In Europa continuano a destare allarme gli alti numeri registrati da Francia e Spagna nel corso della settimana, con migliaia di contagi. Anche la Russia viaggia nell'ordine dei 5.000 casi al giorno, mentre rimane stabile il numero di nuove infezioni in Germania, intorno alle 1.400 quotidiane. Intanto, per la prima volta da marzo la Svezia ha segnato un tasso inferiore a quelli dei suoi vicini, una media di 12 nuovi casi per milione di persone nell'ultima settimana, rispetto ai 18 della Danimarca e ai 14 della Norvegia.

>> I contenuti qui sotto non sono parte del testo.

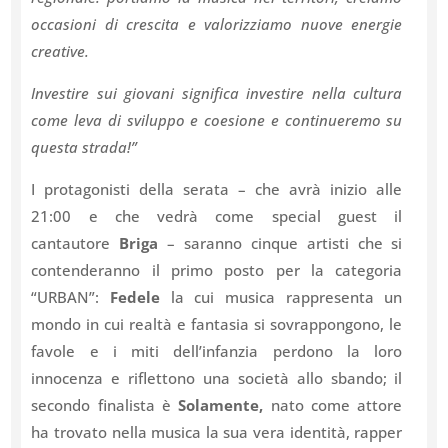
occasioni di crescita e valorizziamo nuove energie
creative.
Investire sui giovani significa investire nella cultura
come leva di sviluppo e coesione e continueremo su
questa strada!”
I protagonisti della serata – che avrà inizio alle
21:00 e che vedrà come special guest il
cantautore
Briga
– saranno cinque artisti che si
contenderanno il primo posto per la categoria
“URBAN”:
Fedele
la cui musica
rappresenta un
mondo in cui realtà e fantasia si sovrappongono, le
favole e i miti dell’infanzia perdono la loro
innocenza e riflettono una società allo sbando;
il
secondo finalista è
Solamente,
nato come attore
ha trovato nella musica la sua vera identità, rapper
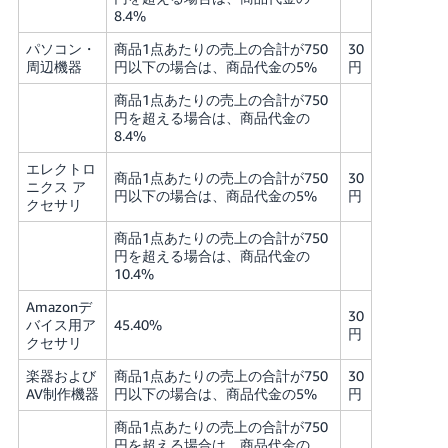
8.4%
パソコン・
商品1点あたりの売上の合計が750
30
周辺機器
円以下の場合は、商品代金の5%
円
商品1点あたりの売上の合計が750
円を超える場合は、商品代金の
8.4%
エレクトロ
商品1点あたりの売上の合計が750
30
ニクス ア
円以下の場合は、商品代金の5%
円
クセサリ
商品1点あたりの売上の合計が750
円を超える場合は、商品代金の
10.4%
Amazonデ
30
バイス用ア
45.40%
円
クセサリ
楽器および
商品1点あたりの売上の合計が750
30
AV制作機器
円以下の場合は、商品代金の5%
円
商品1点あたりの売上の合計が750
円を超える場合は、商品代金の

Il dato regala soddisfazione all'architetto della strategia soft seguita finora da Stoccolma, l'unica a non avere applicato alcuna forma di lockdown e ad avere tenuto praticamente tutto aperto, confidando sull'autodisciplina dei suoi cittadini e sul raggiungimento di una immunità di gregge: «siamo passati dall'essere uno dei paesi con il maggior numero di infezioni in Europa a uno di quelli con il minore numero di casi - ha esultato l'epidemiologo di stato Anders Tegnell -, mentre molti altri hanno visto un aumento piuttosto drammatico. La nostra politica sostenibile potrebbe essere più lenta nell'ottenere risultati, ma alla fine li ottiene».

Nel resto del mondo, anche l'Iran è andato avanti con la riapertura delle scuole nonostante il numero di casi in aumento, quasi 1.900 nuove infezioni nelle ultime 24 ore. Solo gli studenti nelle aree più ad alto rischio proseguiranno con la didattica a distanza. E l'allarme non sembra essere ancora superato nemmeno in Corea del Sud, che continua a registrare nuovi casi nonostante un sistema di tracciamento e contenimento che aveva fatto uscire rapidamente dalla prima ondata il Paese, tra i primi a essere colpiti. Tra i casi attivi al momento, secondo le autorità sanitarie, 1.156 sono legati alla chiesa Sarang-jeil di Seul e 510 alle manifestazioni antigovernative del 15 agosto.